Per concludere, la comunicazione dei brand: non dovranno essere bruciate le tappe ma bisognerà fornire ai consumatori tutte le informazioni per permettere di compiere le scelte di acquisto e fruizione più giuste. Come abbiamo già avuto modo di evidenziare in questo blog, ci troviamo davanti a una nuova tipologia di consumatori/clienti (in una parola stakeholder) per i quali l’emergenza coronavirus ha accelerato un processo di trasformazione già in corso da qualche anno e che oggi sono molto più attenti alle componenti valoriali delle aziende che scelgono. Questo discorso è sicuramente vero per le grandi corporate, chiamate sempre più alla trasparenza e a un racconto di marca che cerchi un posizionamento “politico” (nel senso meno partitico del termine) e “sociale” (nel senso di ricerca di un ruolo nella società). Ma è un approccio che vale anche per tutte le attività che oggi si trovano a fare i conti con i limiti imposti nel consumo e nella fruizione dei loro servizi e prodotti. Penso a bar, ristoranti, locali, piccole botteghe, supermercati, copisterie: anche un cartello esposto fuori da una vetrina racconta qualcosa dei valori dell’azienda. Racconta l’attenzione e la cura per un cliente, racconta il suo approccio alla fragilità.

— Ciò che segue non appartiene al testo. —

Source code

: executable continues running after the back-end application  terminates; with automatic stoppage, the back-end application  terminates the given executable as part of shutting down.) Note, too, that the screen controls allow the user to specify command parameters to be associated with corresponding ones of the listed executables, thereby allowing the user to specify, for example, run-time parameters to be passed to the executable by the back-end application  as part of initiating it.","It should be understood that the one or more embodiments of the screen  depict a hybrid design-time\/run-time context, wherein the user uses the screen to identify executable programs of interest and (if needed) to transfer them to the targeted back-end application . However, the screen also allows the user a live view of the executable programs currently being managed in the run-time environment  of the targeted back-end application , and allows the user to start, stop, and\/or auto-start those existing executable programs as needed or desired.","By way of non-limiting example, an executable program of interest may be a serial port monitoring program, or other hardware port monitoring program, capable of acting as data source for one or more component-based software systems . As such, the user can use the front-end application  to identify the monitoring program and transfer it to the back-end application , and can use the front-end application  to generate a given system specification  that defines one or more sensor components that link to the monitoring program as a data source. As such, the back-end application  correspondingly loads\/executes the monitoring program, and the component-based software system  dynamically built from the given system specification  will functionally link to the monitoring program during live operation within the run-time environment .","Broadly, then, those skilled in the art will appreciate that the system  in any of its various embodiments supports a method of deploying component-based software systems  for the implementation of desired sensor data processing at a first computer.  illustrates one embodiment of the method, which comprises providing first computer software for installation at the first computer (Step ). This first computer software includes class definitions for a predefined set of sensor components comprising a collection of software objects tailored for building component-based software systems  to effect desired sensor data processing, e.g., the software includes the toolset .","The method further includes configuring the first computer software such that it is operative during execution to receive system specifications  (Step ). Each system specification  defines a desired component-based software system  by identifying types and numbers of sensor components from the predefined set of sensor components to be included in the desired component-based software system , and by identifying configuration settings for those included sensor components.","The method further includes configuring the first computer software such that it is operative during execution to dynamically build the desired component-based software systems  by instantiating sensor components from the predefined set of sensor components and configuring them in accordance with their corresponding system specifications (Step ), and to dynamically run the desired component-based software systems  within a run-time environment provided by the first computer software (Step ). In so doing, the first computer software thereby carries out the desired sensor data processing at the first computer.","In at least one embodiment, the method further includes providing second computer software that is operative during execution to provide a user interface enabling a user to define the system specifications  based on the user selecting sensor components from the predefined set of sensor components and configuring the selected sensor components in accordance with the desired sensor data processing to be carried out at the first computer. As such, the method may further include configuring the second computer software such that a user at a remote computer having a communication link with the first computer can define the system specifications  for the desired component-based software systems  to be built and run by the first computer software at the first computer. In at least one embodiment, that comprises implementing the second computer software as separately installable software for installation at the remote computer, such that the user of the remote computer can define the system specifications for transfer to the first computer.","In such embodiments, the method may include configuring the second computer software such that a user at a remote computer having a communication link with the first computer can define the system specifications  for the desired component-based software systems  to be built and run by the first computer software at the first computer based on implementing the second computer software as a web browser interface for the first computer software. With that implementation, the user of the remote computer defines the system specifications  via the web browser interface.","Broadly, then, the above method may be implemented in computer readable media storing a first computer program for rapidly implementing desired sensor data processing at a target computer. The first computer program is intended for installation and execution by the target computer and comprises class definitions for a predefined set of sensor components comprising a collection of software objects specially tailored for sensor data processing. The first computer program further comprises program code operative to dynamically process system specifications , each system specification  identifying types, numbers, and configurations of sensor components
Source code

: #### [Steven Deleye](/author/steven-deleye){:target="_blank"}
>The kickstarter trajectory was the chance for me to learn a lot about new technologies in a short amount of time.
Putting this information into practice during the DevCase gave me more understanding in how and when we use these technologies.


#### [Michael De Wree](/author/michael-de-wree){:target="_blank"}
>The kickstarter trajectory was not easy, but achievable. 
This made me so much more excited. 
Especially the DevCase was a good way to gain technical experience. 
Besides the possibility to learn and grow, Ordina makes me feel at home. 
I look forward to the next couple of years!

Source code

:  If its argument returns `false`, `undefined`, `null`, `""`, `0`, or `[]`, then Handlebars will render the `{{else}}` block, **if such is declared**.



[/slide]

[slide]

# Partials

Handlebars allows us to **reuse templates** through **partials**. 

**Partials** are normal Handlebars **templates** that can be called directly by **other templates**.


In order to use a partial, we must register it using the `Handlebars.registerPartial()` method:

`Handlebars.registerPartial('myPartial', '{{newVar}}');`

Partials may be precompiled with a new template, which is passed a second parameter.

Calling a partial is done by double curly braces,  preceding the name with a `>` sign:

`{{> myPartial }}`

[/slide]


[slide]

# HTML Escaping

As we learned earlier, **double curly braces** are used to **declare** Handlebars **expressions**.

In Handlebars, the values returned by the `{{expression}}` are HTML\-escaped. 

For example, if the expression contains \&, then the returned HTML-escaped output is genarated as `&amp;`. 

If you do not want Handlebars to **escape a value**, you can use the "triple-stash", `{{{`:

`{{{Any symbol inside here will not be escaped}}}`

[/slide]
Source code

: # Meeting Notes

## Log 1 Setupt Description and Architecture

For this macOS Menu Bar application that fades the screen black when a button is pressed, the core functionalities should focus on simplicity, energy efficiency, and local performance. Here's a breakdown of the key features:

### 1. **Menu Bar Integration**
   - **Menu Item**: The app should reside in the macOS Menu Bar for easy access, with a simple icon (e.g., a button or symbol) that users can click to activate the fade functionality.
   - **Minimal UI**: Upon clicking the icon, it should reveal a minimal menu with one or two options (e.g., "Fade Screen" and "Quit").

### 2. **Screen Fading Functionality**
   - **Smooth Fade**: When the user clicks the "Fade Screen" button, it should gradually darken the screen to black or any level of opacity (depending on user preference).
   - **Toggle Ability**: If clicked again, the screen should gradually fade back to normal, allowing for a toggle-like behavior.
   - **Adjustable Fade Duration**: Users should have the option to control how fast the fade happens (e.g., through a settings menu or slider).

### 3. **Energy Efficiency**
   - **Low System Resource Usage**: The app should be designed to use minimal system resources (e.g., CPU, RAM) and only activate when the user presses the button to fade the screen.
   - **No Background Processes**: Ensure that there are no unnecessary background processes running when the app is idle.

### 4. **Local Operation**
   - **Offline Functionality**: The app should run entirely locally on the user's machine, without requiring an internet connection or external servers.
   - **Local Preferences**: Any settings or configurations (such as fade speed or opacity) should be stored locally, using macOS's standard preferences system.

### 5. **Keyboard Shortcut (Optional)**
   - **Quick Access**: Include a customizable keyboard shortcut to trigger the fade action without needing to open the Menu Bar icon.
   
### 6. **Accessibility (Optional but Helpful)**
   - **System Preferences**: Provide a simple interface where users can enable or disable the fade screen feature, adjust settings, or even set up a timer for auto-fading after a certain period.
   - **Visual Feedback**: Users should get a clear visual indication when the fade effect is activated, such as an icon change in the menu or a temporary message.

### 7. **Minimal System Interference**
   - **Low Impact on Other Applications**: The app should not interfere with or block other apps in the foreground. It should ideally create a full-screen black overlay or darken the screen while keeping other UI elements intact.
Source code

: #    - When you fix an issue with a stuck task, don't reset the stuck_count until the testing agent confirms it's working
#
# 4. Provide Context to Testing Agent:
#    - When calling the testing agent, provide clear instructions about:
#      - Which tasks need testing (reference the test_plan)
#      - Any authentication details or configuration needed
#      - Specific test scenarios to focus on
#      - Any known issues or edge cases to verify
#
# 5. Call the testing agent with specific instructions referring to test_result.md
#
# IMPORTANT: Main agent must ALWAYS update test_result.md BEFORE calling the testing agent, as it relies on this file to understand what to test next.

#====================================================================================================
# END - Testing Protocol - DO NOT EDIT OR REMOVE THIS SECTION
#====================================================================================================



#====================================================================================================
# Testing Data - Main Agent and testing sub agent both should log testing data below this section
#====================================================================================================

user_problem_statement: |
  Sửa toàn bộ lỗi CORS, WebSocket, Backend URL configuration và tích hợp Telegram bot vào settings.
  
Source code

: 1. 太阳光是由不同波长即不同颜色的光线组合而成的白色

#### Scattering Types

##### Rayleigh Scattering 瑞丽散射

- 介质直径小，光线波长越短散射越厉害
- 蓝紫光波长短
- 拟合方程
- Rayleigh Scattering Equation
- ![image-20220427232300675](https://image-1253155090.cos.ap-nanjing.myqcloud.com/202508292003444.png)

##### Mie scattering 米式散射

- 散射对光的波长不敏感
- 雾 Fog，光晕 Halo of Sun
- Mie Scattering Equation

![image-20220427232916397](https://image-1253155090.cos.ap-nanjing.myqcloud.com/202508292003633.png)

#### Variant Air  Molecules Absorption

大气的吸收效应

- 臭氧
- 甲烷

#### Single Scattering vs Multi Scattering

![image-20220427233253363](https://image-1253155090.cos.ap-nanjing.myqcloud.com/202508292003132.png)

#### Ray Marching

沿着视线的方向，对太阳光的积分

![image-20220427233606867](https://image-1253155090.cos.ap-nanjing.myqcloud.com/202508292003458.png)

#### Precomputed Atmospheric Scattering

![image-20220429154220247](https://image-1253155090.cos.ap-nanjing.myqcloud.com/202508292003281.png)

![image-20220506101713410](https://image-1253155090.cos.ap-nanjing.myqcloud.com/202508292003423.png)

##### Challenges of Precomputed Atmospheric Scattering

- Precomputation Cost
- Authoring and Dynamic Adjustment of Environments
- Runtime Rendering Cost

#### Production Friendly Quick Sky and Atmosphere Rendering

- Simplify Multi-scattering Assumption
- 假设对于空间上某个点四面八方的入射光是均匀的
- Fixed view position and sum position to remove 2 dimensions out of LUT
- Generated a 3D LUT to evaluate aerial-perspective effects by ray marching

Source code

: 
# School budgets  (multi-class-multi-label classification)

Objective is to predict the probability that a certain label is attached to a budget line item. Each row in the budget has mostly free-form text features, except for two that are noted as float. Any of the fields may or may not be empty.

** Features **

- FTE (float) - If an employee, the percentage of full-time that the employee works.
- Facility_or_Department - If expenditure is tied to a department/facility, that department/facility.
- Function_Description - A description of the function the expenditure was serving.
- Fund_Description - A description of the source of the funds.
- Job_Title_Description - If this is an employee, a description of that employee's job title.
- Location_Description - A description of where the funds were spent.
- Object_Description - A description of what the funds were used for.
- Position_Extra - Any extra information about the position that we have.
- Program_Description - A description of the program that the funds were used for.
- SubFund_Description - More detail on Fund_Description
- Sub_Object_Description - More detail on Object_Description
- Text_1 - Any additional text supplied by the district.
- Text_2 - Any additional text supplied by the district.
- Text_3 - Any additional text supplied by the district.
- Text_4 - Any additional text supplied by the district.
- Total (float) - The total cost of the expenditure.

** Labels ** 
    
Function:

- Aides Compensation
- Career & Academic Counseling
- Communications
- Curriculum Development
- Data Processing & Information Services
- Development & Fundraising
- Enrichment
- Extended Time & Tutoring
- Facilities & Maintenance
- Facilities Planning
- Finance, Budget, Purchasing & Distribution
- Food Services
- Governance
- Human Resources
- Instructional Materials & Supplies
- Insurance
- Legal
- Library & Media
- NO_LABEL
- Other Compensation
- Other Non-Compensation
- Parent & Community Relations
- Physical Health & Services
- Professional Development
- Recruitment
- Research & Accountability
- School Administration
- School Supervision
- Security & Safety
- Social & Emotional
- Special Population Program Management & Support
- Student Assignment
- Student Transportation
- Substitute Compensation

Per questo bisogna essere pazienti: non si può più sposare la linea di una comunicazione approssimativa ma “sul pezzo”, serve una comunicazione lenta, di qualità, slow. Una comunicazione che a costo di compromettere la medaglia d’oro nello sprint vinca la sfida della maratona che durerà per i prossimi mesi (e forse anni), quando impareremo a vivere in un mondo diverso che la comunicazione dovrà raccontare, descrivere e spiegare.